- [Document passage]
--- Start ---
Forthcoming events in this series


Thu, 02 May 2013

17:00 - 18:00
SR2

The p-adic monodromy group of abelian varieties over global function fields of characteristic p

Ambrus Pal
(Imperial College)
Abstract

We prove an analogue of the Tate isogeny conjecture and the
semi-simplicity conjecture for overconvergent crystalline Dieudonne modules
of abelian varieties defined over global function fields of characteristic
p, combining methods of de Jong and Faltings. As a corollary we deduce that
the monodromy groups of such overconvergent crystalline Dieudonne modules
are reductive, and after base change to the field of complex numbers they
are the same as the monodromy groups of Galois representations on the
corresponding l-adic Tate modules, for l different from p.

Thu, 02 May 2013

16:00 - 17:00
L3

Elliptic curves with rank one

Chris Skinner
(Princeton)
Abstract

I will discuss some p-adic (and mod p) criteria ensuring that an elliptic curve over the rationals has algebraic and analytic rank one, as well as some applications.

Thu, 25 Apr 2013

16:00 - 17:00
L3

Modular curves, Deligne-Lusztig curves and Serre weights

Teruyoshi Yoshida
(Cambridge)
Abstract

One of the most subtle aspects of the correspondence between automorphic and Galois representations is the weight part of Serre conjectures, namely describing the weights of modular forms corresponding to mod p congruence class of Galois representations. We propose a direct geometric approach via studying the mod p cohomology groups of certain integral models of modular or Shimura curves, involving Deligne-Lusztig curves with the action of GL(2) over finite fields. This is a joint work with James Newton.

Thu, 07 Mar 2013

16:00 - 17:00
L3

Conditional bounds for the Riemann zeta-function via Fourier analysis.
--- End ---
- [Data]
--- Start ---
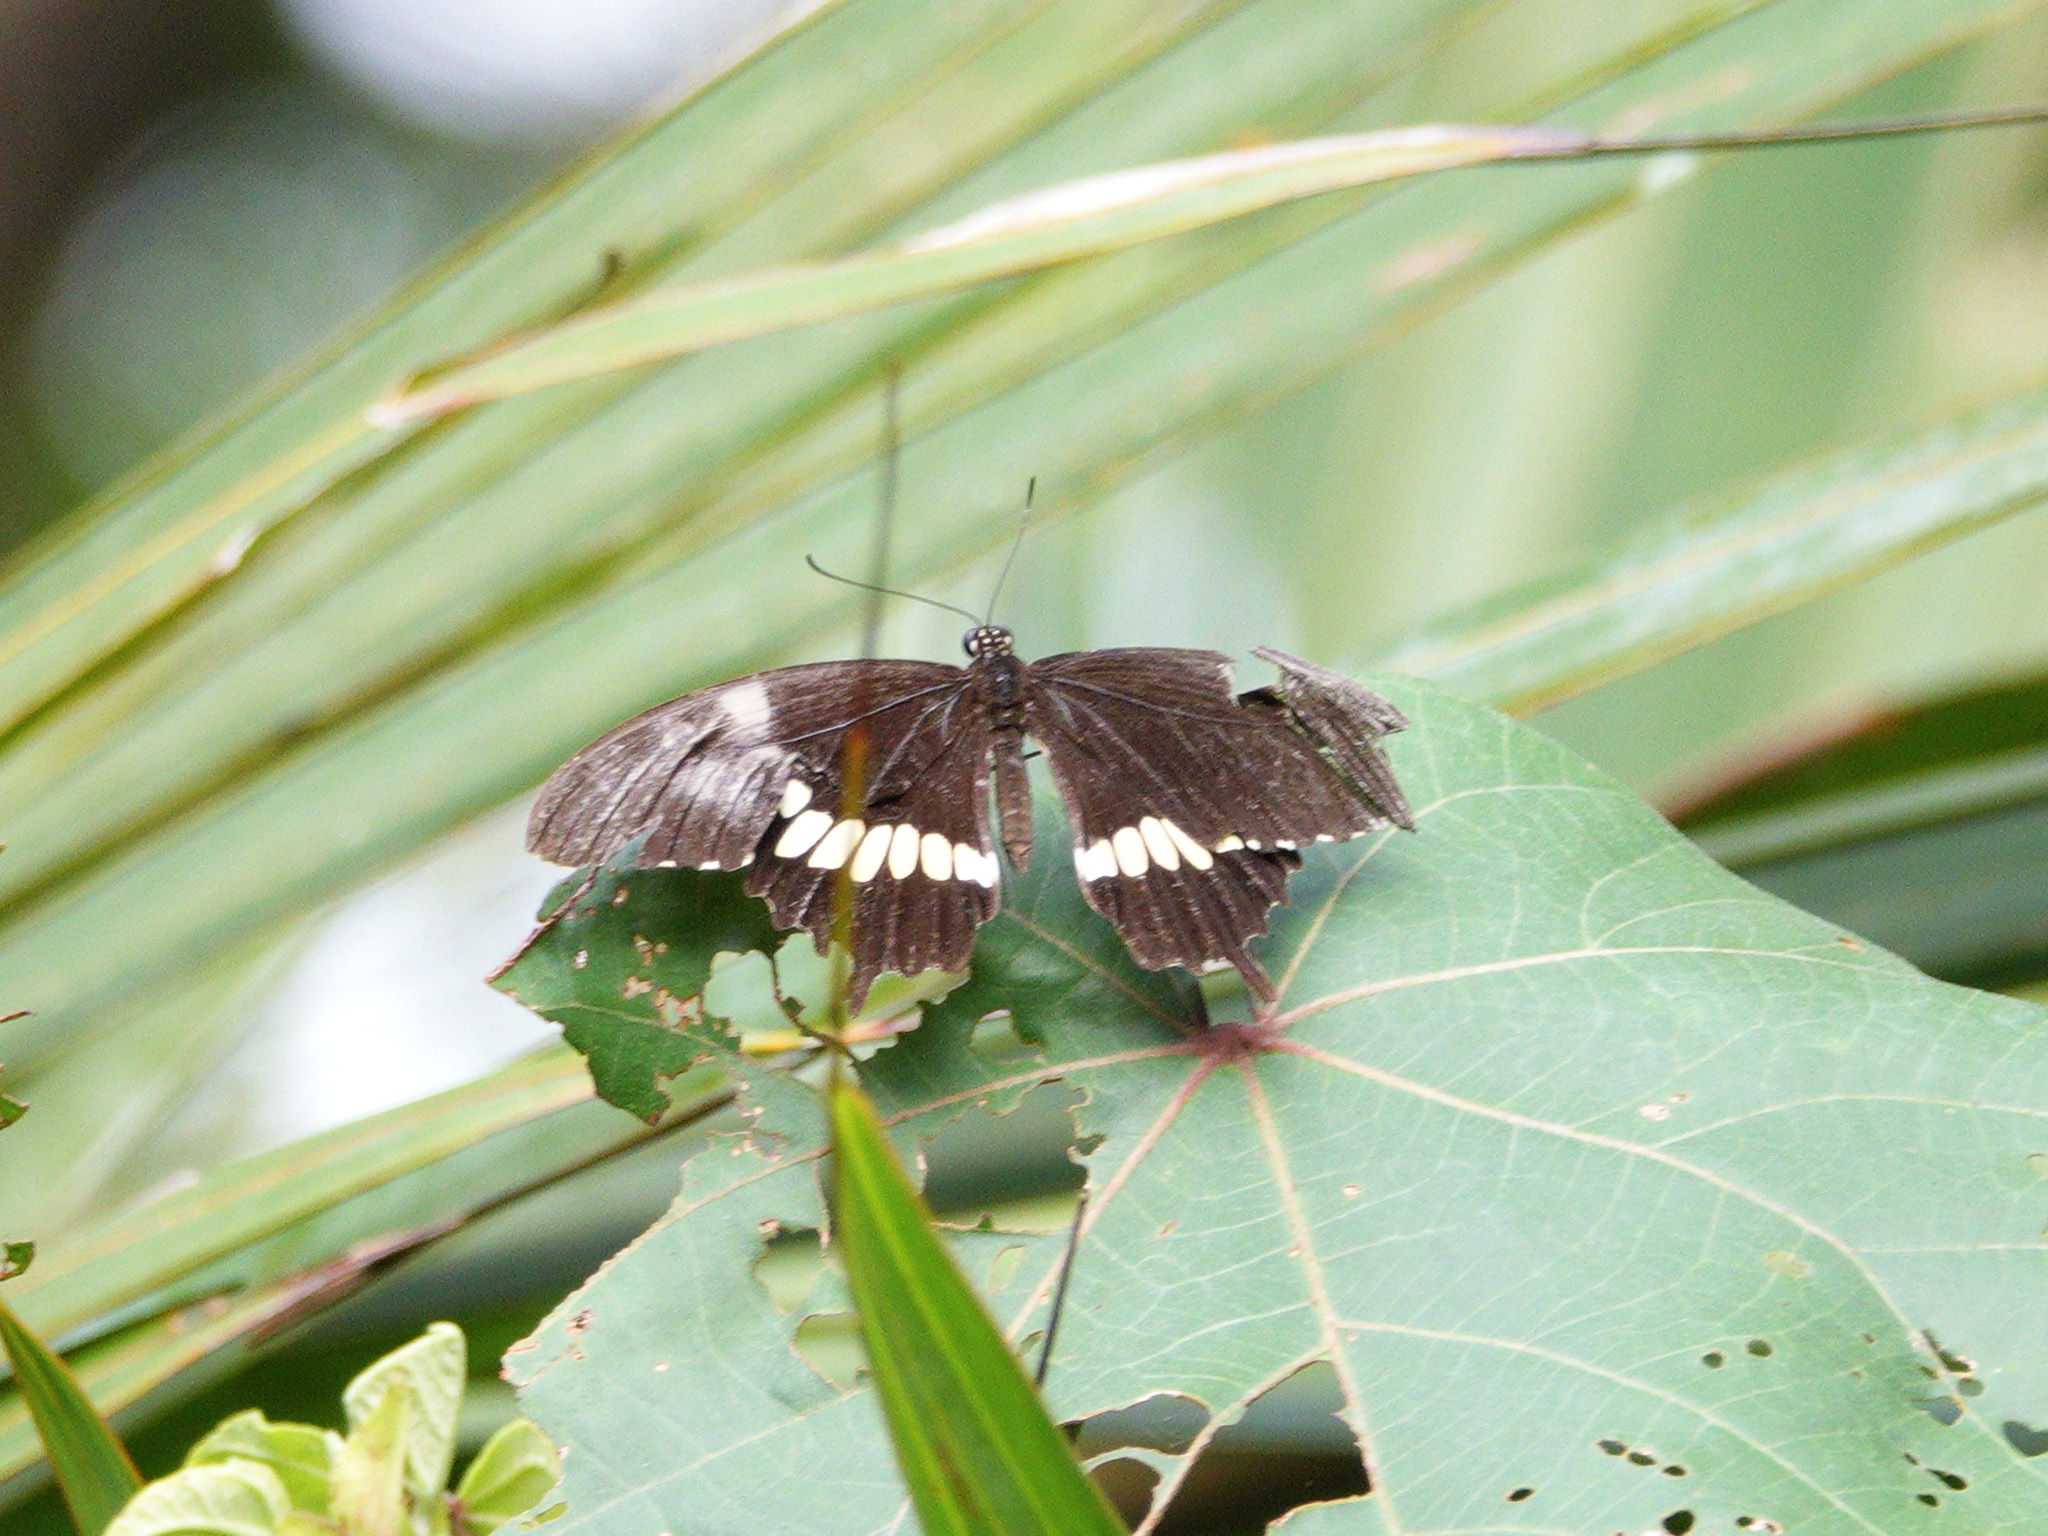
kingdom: Animalia
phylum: Arthropoda
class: Insecta
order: Lepidoptera
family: Papilionidae
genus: Papilio
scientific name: Papilio polytes
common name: Common mormon
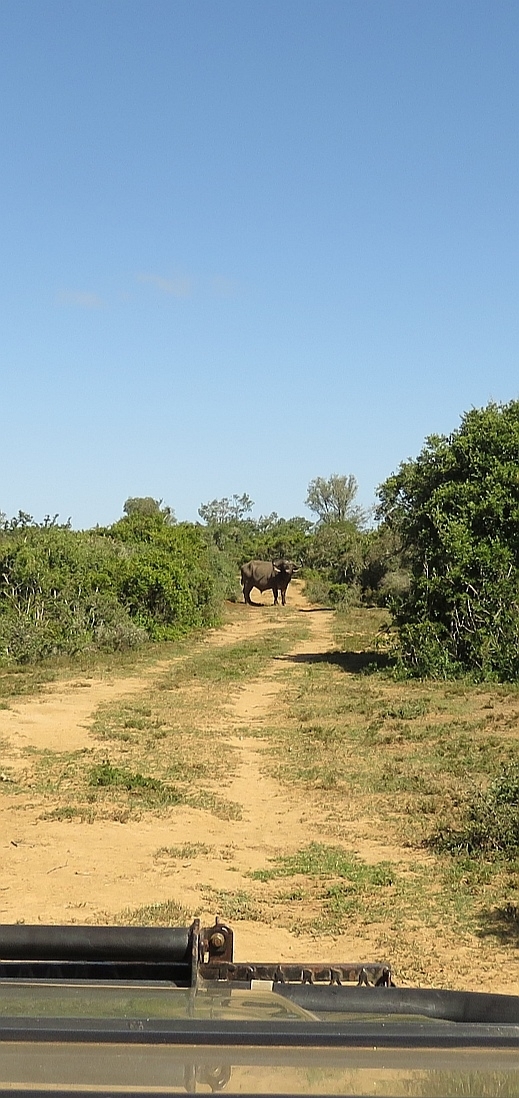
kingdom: Animalia
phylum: Chordata
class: Mammalia
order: Artiodactyla
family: Bovidae
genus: Syncerus
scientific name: Syncerus caffer
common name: African buffalo
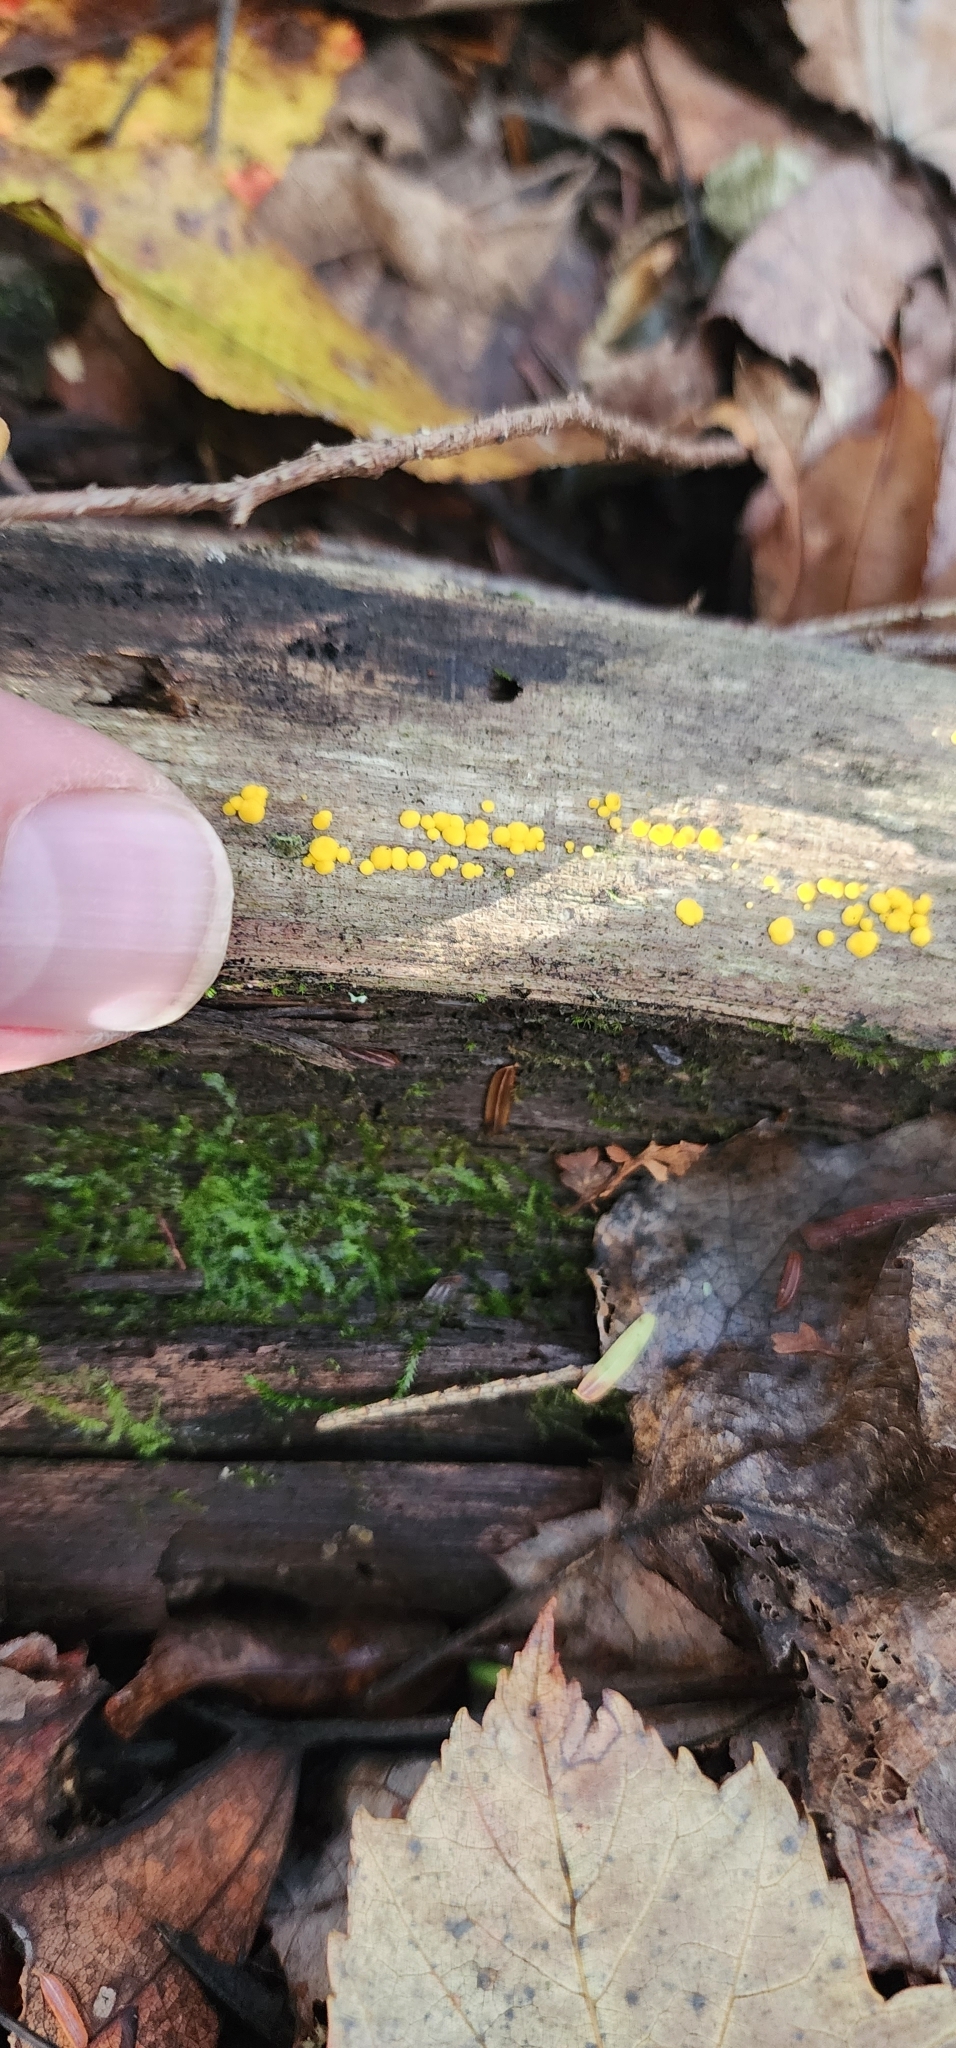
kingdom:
--- End ---
- [Stated task 1] Print all of the records of living things above, line by line, leaving out the pictures.
- [Stated task 2] Carry on the seminar listing from the point where it stops.

- [Task answer 1]
kingdom: Animalia
phylum: Arthropoda
class: Insecta
order: Lepidoptera
family: Papilionidae
genus: Papilio
scientific name: Papilio polytes
common name: Common mormon
kingdom: Animalia
phylum: Chordata
class: Mammalia
order: Artiodactyla
family: Bovidae
genus: Syncerus
scientific name: Syncerus caffer
common name: African buffalo
kingdom:

- [Task answer 2]
Emanuel Carneiro
(Brazil)
Abstract

In this talk I will present the best up-to-date bounds for the argument of the Riemann zeta-function on the critical line, assuming the Riemann hypothesis. The method applies to other objects related to the Riemann zeta-function and uses certain special families of functions of exponential type. This is a joint work with Vorrapan Chandee (Montreal) and Micah Milinovich (Mississipi).

Thu, 28 Feb 2013

16:00 - 17:00
L3

Probabilistic Galois Theory

Rainer Dietmann
(Royal Holloway University of London)
Abstract

Van der Waerden has shown that `almost' all monic integer

polynomials of degree n have the full symmetric group S_n as Galois group.

The strongest quantitative form of this statement known so far is due to

Gallagher, who made use of the Large Sieve.

In this talk we want to explain how one can use recent

advances on bounding the number of integral points on curves and surfaces

instead of the Large Sieve to go beyond Gallagher's result.

Thu, 21 Feb 2013

16:00 - 17:00
L3

How frequently does the Hasse principle fail?

Tim Browning
(Bristol)
Abstract

Counter-examples to the Hasse principle are known for many families of geometrically rational varieties. We discuss how often such failures arise for Chatelet surfaces and certain higher-dimensional hypersurfaces. This is joint work with Regis de la Breteche.

Thu, 14 Feb 2013

16:00 - 17:00
L3

Congruent Numbers

John Coates
(Cambridge)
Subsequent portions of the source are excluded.